Nectarios Pittos, director of the county’s planning and development department, said county staff has been meeting with stakeholders and have discussed issues involving lot standards, enhanced landscaping requirements, rights of way, driveways and parking.
At the same time, the development community has been busy coming up with standards they believe will address the county board’s concerns.
County board members have expressed displeasure with the appearance of communities where houses are on 40-foot lots.
“Why don’t you just do away with the 40-foot lots and make it 50s?” Commissioner Ron Oakley asked. But the county board member acknowledged that he’s aware that lots that are 40-feet wide can work in some communities.
Commissioner Kathryn Starkey said she won’t approve 40-foot lots for houses with the garage out front, but would approve them when the garage is out back.
Rear-loaded homes are more expensive to build.
“I am on record. I cannot support a 40-foot front-load,” Starkey said.
But she added, efforts continue to address the additional cost of that type of development. For instance, talks continue on the required width of alleys to accommodate fire trucks.
Commission Chairman Jack Mariano told the stakeholders if they are building in other jurisdictions that have different rules, the county would appreciate that information.
In general, county staff has been looking at the possibility of minimum lot widths of 45 feet, or 42 feet with enhanced landscaping requirements.
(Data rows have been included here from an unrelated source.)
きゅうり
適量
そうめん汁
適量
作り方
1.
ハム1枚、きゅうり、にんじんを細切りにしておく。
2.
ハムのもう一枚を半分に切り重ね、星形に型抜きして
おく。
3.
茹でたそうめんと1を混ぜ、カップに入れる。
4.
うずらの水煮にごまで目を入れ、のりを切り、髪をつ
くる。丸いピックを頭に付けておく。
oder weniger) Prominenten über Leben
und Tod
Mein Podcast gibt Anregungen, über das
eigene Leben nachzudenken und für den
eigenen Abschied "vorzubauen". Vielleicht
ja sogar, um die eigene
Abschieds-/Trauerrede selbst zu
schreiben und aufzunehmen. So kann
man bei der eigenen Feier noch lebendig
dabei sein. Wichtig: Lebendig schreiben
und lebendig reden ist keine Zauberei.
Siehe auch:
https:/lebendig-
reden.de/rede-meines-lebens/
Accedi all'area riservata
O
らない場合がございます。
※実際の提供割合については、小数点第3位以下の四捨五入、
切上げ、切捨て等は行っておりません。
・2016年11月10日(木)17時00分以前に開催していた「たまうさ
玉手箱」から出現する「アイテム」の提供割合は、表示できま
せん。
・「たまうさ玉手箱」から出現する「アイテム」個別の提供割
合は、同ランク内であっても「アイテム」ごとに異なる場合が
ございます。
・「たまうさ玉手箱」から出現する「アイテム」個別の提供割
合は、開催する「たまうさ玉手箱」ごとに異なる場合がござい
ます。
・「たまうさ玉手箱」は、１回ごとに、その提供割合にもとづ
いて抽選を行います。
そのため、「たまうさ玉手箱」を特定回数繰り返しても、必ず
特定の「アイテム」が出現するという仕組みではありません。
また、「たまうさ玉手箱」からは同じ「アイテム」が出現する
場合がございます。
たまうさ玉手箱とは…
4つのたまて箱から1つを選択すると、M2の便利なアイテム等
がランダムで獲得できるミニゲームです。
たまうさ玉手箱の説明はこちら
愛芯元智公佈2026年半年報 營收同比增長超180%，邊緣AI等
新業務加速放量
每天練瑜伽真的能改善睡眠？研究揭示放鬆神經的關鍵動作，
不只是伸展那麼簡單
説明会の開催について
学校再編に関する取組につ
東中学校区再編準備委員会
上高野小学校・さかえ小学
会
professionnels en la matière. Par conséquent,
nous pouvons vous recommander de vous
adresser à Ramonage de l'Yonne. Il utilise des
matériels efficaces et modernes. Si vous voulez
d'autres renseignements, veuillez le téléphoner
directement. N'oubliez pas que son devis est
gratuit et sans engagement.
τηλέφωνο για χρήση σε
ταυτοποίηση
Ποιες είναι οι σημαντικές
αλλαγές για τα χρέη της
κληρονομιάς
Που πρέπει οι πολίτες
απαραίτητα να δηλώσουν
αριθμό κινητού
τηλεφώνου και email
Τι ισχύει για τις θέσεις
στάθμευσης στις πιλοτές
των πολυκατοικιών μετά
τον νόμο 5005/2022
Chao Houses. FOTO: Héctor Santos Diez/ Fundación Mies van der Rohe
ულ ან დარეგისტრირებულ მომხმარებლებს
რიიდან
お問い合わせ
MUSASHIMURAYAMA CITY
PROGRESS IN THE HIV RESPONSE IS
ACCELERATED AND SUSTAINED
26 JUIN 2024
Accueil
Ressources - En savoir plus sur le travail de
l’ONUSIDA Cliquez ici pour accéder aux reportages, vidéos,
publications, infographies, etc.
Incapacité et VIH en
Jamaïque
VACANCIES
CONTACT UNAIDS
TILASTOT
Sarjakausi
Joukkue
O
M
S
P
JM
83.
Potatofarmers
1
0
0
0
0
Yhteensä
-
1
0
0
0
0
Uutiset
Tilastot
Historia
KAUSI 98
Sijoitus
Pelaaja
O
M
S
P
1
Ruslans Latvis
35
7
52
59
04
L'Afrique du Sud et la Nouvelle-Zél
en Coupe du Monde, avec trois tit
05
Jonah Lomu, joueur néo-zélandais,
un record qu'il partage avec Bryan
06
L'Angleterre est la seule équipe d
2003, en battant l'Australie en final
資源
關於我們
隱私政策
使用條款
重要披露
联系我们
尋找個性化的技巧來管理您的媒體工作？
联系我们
Martin Frame, incoming president of the TBBA, told the board that the hope is to have a minimum lot width of 42, with enhanced landscaping requirements.
“I’d love to be able to tour each one of you through some of these projects, so I can show you real-life examples,” he told board members.
Increasing the minimum lot width size to 45 feet, from 40, would result in a reduction of about 10% to 15% of the lots in a community, depending on the configuration, Frame said.
“You’re probably talking about $15,000 of costs that would be added for each additional lot by expanding this out to a 45-foot lot, versus the current 40-foot lots today.
“That cost goes directly to the consumer, so there’s an affordability aspect to this,” he said.
“With the 42-foot lot, what we’re trying to do with the enhanced landscaping package, we’re trying to give a very attractive street appearance and create a nice streetscape, which I think is a lot of the issues that the board has had over the past couple of years when a lot of these communities have been built.
“A lot of the examples that I’ve seen have got sparse trees, sparse landscaping, a lot of parking – the townhomes, where all you see is concrete and cars.
“What we did here was create some standards, over and above where we are today,” Frame said.
Requiring shade trees — not ornamentals — will have a greater visual impact, he said.
Frame told the board that many stakeholders have been involved in drafting proposed standards and they spent about 200 hours in the effort.
Commissioner Seth Weightman told his colleagues he’d like the board to decide what the side yard setbacks should be, rather than leaving that open to negotiation, project by project.
Doing that would eliminate a lot of the back-and-forth, Weightman said.
The board also discussed a need to change townhome standards.
Many of the steps recommended for improving the appearance of townhomes are the same steps as those suggested for single-family developments.
Attorney Clarke Hobby, who specializes in land use and zoning issues, said “we’re hoping that some of this greenspace and landscaping stuff will find its way into the code very quickly.”
Hobby also thanked the stakeholders who spent many hours trying to come up with standards that address the board’s concerns.
Chairman Mariano also expressed appreciation for the stakeholders’ efforts.
“I think we’re all trying to build a great county here, with the best products we can,” Mariano said.